* _INSTRUCTIONS FOR THE TASK_
Lines with the word "linecap" in them are the ones to copy from the records.

════════════════════

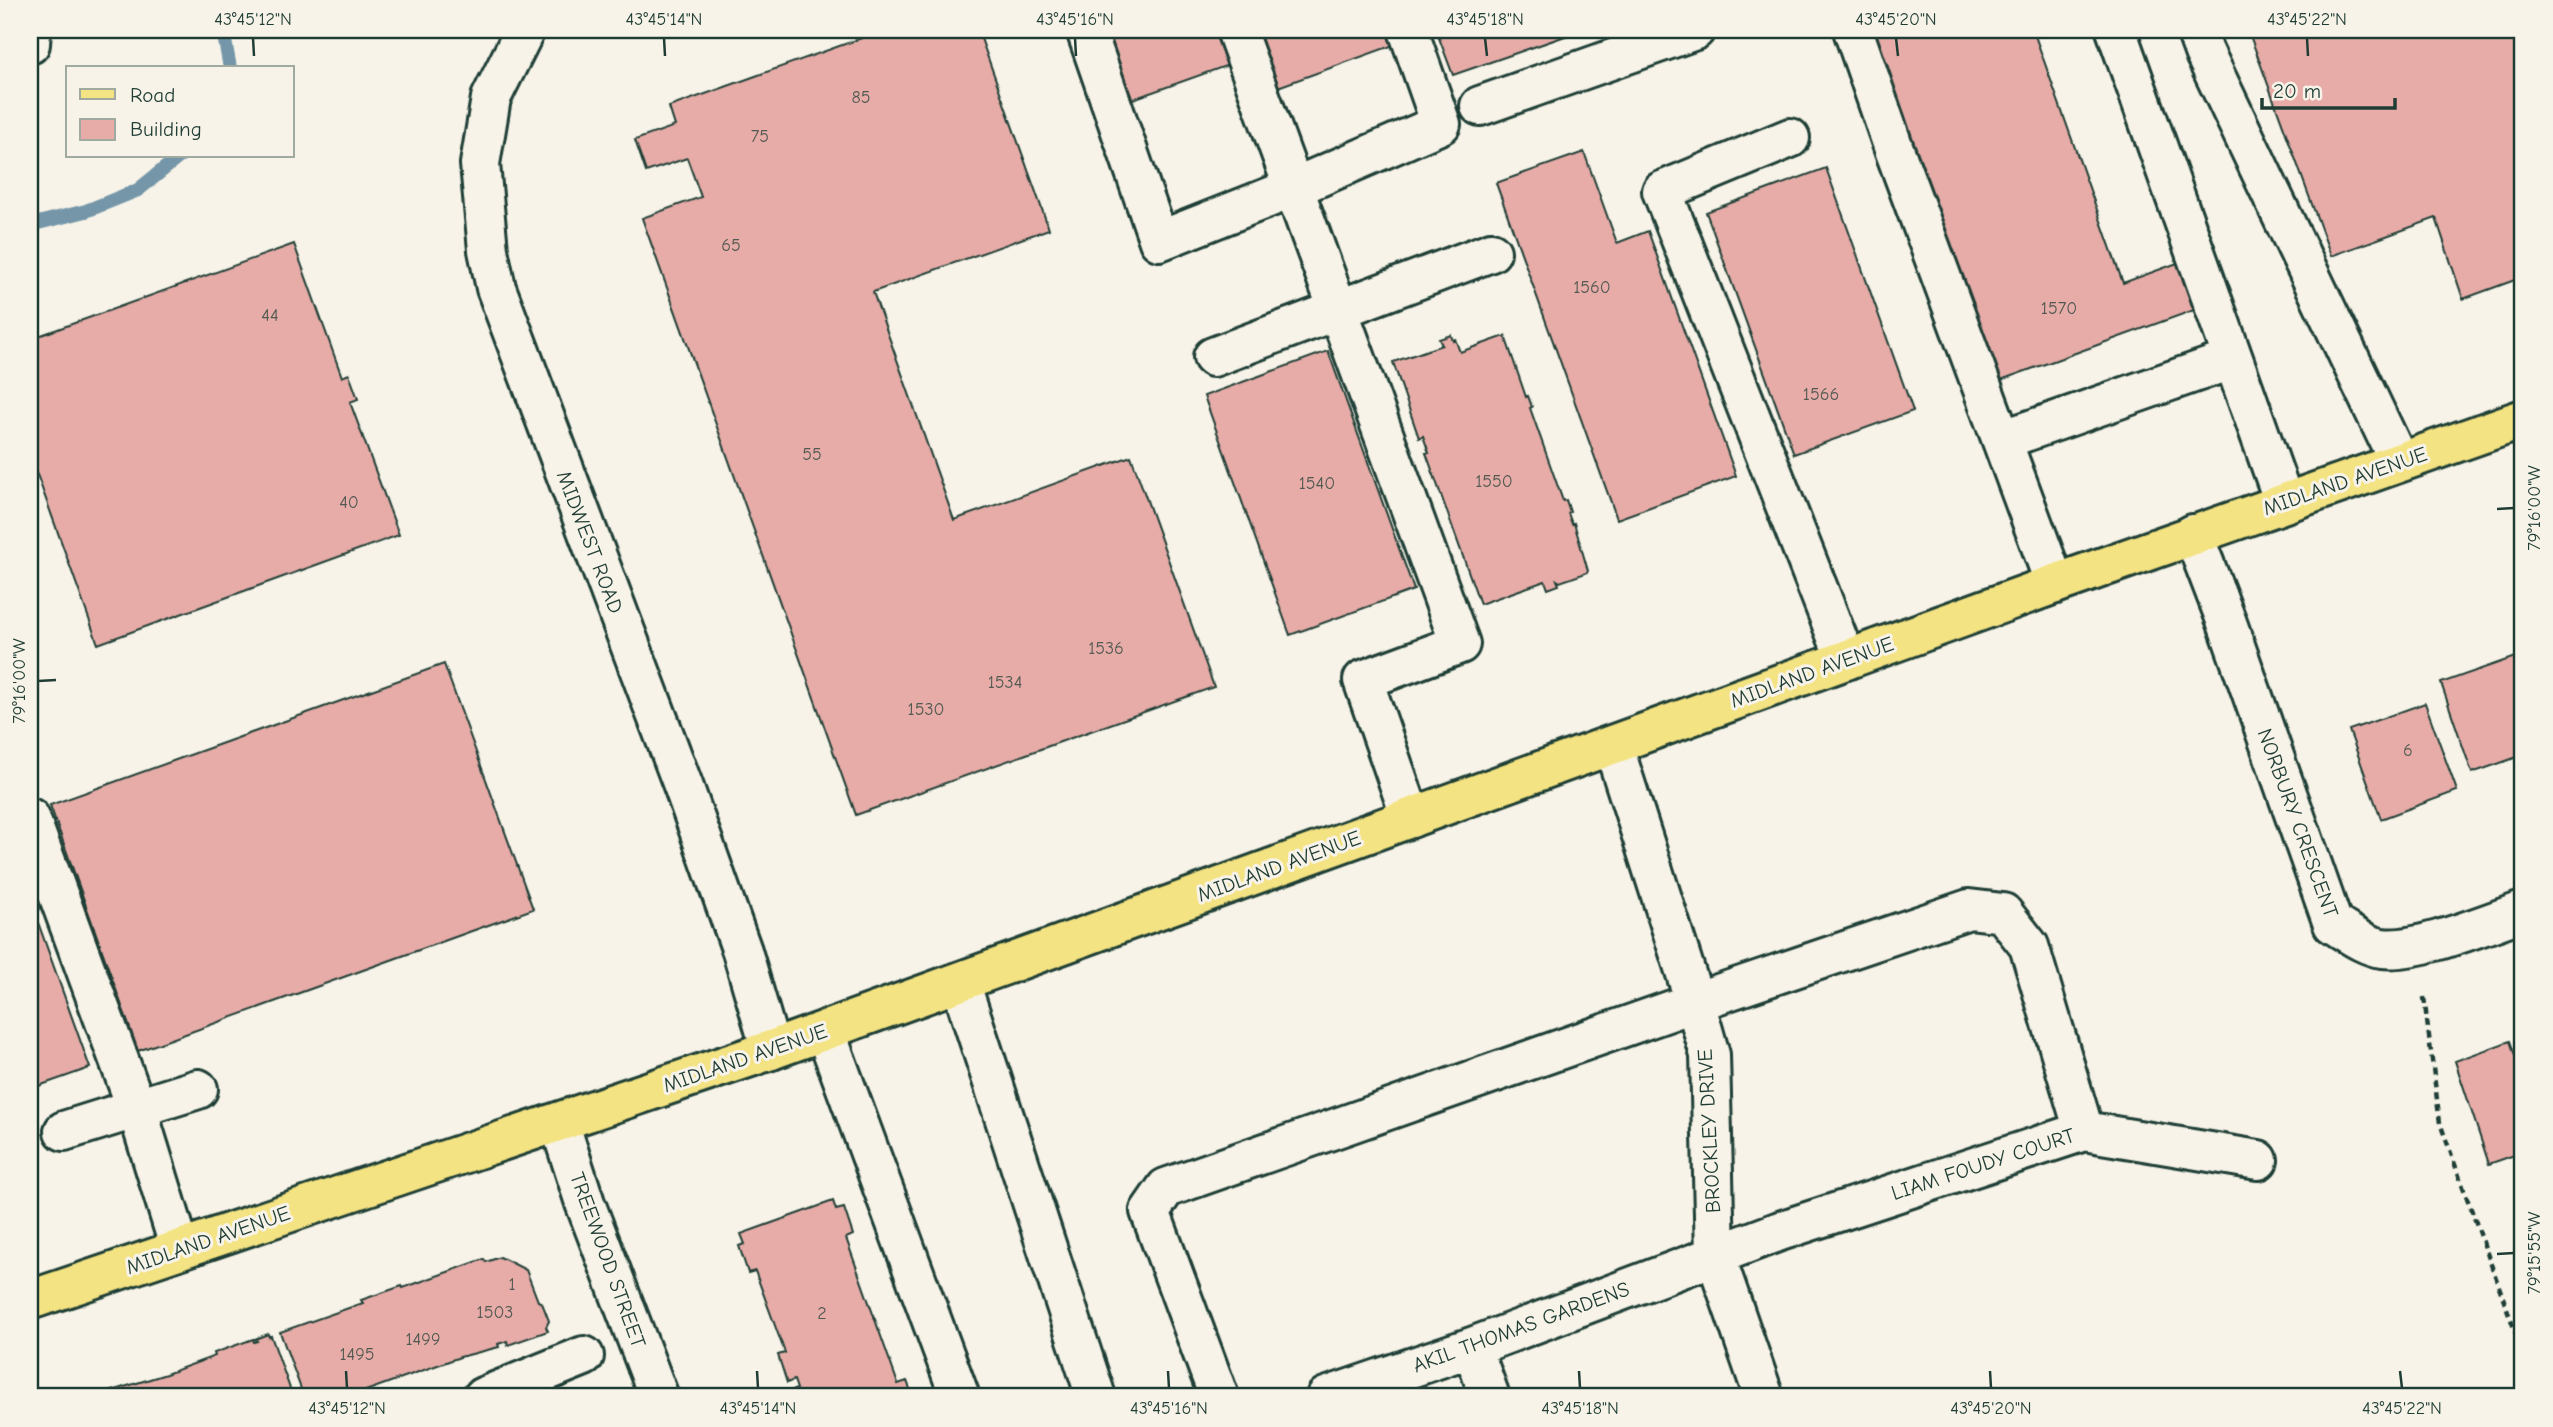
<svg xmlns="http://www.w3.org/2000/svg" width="2553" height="1427" font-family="'Comic Neue',sans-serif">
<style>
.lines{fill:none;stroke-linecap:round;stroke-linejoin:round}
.stream{stroke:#7496a8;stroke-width:14}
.building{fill:#e7aca8;stroke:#1f3d34;stroke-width:2}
.minor-casing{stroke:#1f3d34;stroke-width:44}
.major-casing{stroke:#1f3d34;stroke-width:44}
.path{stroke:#1f3d34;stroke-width:4.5;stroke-dasharray:7 5;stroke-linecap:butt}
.minor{stroke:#f7f3e8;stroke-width:38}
.major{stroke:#f4e382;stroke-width:38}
.ticks{fill:none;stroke:#1f3d34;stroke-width:2.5}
.labels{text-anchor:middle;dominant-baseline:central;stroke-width:6;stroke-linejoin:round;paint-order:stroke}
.number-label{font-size:18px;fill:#515951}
.street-label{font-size:21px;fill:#1f3d34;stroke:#f7f3e8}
.neatline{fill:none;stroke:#1f3d34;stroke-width:2.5}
.ticks-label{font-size:18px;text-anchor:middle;fill:#1f3d34}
</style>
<rect width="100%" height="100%" fill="#f7f3e8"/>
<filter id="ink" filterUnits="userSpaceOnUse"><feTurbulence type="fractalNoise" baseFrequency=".0143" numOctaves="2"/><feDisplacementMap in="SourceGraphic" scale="14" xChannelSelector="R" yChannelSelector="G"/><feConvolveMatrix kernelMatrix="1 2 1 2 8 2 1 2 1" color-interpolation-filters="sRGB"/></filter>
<g filter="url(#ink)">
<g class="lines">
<!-- stream -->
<path class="stream" d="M 223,30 L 230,68
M 30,225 L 86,211 L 138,190 L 180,156"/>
</g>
<!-- building -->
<path class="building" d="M 884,30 L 978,30 L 1049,229 L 873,292 L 954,520 L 1131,456 L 1214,687 L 856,815 L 642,218 L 701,197 L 687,158 L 646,172 L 635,140 L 675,126 L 669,107 Z
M 1096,30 L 1226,30 L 1237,62 L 1122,103 Z
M 1257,30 L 1389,30 L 1394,45 L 1278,87 Z
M 1436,30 L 1570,30 L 1571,34 L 1453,75 Z
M 1873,30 L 2033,30 L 2123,283 L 2180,262 L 2197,309 L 1998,381 Z
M 2248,30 L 2523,30 L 2523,277 L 2463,299 L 2436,218 L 2331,256 Z
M 1584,152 L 1617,243 L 1648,231 L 1736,476 L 1617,519 L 1496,183 Z
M 1826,168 L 1913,411 L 1794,454 L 1706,212 Z
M 294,244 L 342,377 L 349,374 L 358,399 L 350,402 L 399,535 L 98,644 L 30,455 L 30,339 Z
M 1451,335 L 1453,341 L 1455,339 L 1460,352 L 1505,336 L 1526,397 L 1528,396 L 1532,407 L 1530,408 L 1563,501 L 1566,500 L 1570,512 L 1568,513 L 1572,524 L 1574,523 L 1588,571 L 1586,573 L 1560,582 L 1557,580 L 1559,585 L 1548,589 L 1545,581 L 1480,604 L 1426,453 L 1429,453 L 1423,436 L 1419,438 L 1393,362 L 1442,345 L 1439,339 Z
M 1328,351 L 1414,590 L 1290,635 L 1204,396 Z
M 2515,657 L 2523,680 L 2523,755 L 2472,773 L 2441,683 Z
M 444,664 L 533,909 L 138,1051 L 50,805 Z
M 2425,703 L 2457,791 L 2381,819 L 2349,730 Z
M 30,900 L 90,1068 L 30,1089 Z
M 2510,1041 L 2523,1078 L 2523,1152 L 2489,1164 L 2455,1061 Z
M 833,1201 L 836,1210 L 844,1208 L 853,1235 L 846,1238 L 898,1384 L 907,1381 L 913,1397 L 793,1397 L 791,1391 L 797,1389 L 794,1380 L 787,1383 L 778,1355 L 785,1353 L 755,1271 L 748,1273 L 739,1246 L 745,1244 L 741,1234 Z
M 500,1257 L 526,1270 L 538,1301 L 542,1303 L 549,1321 L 546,1327 L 548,1331 L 508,1345 L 507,1341 L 498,1344 L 499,1347 L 460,1357 L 349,1397 L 304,1397 L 280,1332 L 363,1303 L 361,1300 L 402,1286 L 403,1288 L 484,1259 L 486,1262 Z
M 268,1334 L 269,1337 L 271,1336 L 293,1397 L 92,1397 L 166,1374 L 215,1356 L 214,1353 L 253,1339 L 254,1342 L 257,1341 L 255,1339 Z"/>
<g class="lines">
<!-- minor casing -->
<g class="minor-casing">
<path id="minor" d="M 525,30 L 491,98 L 480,164 L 488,250 L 496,288 L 684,788 L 742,951 L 771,1050
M 1086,30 L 1159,241 L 1293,188 L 1441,124 L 1408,30
M 1236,30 L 1460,644 L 1363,680 L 1411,818
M 1853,30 L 1894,149 L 2055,584
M 2116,30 L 2284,502
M 2196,30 L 2204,52 L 2399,462
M 30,44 L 31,30
M 1480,106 L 1695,30
M 1790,138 L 1662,191 L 1846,660
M 1213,357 L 1491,252
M 2002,440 L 2233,359
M 2193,534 L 2226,620 L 2333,924 C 2347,932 2365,946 2382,948 C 2417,953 2488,923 2523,911
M 1613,745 L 1695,1002 L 1710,1055 L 1715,1255 L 1764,1397
M 30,818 L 137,1109 L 180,1249
M 960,982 L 1096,1397
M 825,1031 L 960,1397
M 559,1122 L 585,1203 L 659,1397
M 64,1131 L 198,1089
M 1472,1347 L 1490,1397
M 483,1397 L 584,1356
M 1219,1397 L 1150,1211 L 1166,1188 L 1695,1002 L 1969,909 L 2003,913 L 2029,946 L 2084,1131
M 1326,1397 L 1472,1347 L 1780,1231 L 2084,1131 L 2258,1160"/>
</g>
<!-- major casing -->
<g class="major-casing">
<path id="major" d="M 30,1300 L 771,1050 L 2055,584 L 2523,419"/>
</g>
<!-- path -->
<path class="path" d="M 2424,997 L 2440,1123 L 2523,1353"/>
<!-- minor -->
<use href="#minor" class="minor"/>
<!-- major -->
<use href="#major" class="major"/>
</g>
</g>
<!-- ticks -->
<path class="ticks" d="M 253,38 L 254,56M 664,38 L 665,56M 1075,38 L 1076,56M 1485,38 L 1487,56M 1896,38 L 1898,56M 2307,38 L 2308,56M 2497,509 L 2514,508M 38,681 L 56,680M 2497,1254 L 2514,1253M 346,1371 L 347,1388M 757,1371 L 758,1388M 1168,1371 L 1169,1388M 1579,1371 L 1580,1388M 1990,1371 L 1991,1388M 2400,1371 L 2402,1388"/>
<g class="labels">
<!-- number labels -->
<g class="number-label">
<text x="861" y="97">85</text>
<text x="760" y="136">75</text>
<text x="731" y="245">65</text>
<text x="1592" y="287">1560</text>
<text x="2059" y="308">1570</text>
<text x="270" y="315">44</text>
<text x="1821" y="394">1566</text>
<text x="812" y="454">55</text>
<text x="1494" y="481">1550</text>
<text x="1317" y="483">1540</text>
<text x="349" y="502">40</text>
<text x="1106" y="648">1536</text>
<text x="1005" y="682">1534</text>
<text x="926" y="709">1530</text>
<text x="2408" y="750">6</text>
<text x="512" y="1284">1</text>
<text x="495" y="1312">1503</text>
<text x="822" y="1313">2</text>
<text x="423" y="1339">1499</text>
<text x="357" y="1354">1495</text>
</g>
<!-- street labels -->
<g class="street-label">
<text transform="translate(2345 481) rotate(-19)">MIDLAND AVENUE</text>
<text transform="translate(590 542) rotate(69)">MIDWEST ROAD</text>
<text transform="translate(1812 672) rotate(-20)">MIDLAND AVENUE</text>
<text transform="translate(2298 823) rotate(70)">NORBURY CRESCENT</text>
<text transform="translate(1279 866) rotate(-20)">MIDLAND AVENUE</text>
<text transform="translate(745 1058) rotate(-19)">MIDLAND AVENUE</text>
<text transform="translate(1709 1131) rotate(-93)">BROCKLEY DRIVE</text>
<text transform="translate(1983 1164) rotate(-18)">LIAM FOUDY COURT</text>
<text transform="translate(208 1240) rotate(-19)">MIDLAND AVENUE</text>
<text transform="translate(608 1260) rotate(70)">TREEWOOD STREET</text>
<text transform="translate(1521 1327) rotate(-20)">AKIL THOMAS GARDENS</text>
</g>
</g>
<!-- margin -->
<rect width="2553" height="1427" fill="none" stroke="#f7f3e8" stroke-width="77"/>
<!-- legend -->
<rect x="66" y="66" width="228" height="91" fill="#f7f3e8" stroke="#a1aaa0" stroke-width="2"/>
<rect x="80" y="89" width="35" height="10" fill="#f4e382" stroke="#a1aaa0" stroke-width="2"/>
<text x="130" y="102" font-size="21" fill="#1f3d34">Road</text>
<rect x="80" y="119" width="35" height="21" fill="#e7aca8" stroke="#a1aaa0" stroke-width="2"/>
<text x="130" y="136" font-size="21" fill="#1f3d34">Building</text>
<!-- scale -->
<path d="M2262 98v10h133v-10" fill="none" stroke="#1f3d34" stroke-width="3.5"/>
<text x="2273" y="98" font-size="21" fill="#1f3d34" stroke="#f7f3e8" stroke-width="5" paint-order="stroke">20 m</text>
<rect x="38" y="38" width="2476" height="1350" class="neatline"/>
<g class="ticks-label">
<text x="253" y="25">43°45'12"N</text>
<text x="664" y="25">43°45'14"N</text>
<text x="1075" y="25">43°45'16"N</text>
<text x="1485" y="25">43°45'18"N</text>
<text x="1896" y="25">43°45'20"N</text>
<text x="2307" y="25">43°45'22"N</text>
<text transform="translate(2534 508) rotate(-90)" y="6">79°16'00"W</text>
<text transform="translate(19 681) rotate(-90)" y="6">79°16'00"W</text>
<text transform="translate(2534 1253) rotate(-90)" y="6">79°15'55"W</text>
<text x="347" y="1414">43°45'12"N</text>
<text x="758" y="1414">43°45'14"N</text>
<text x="1169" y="1414">43°45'16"N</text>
<text x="1580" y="1414">43°45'18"N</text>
<text x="1991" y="1414">43°45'20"N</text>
<text x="2402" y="1414">43°45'22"N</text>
</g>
</svg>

════════════════════

* _WRITTEN ANSWER_
.lines{fill:none;stroke-linecap:round;stroke-linejoin:round}
.path{stroke:#1f3d34;stroke-width:4.5;stroke-dasharray:7 5;stroke-linecap:butt}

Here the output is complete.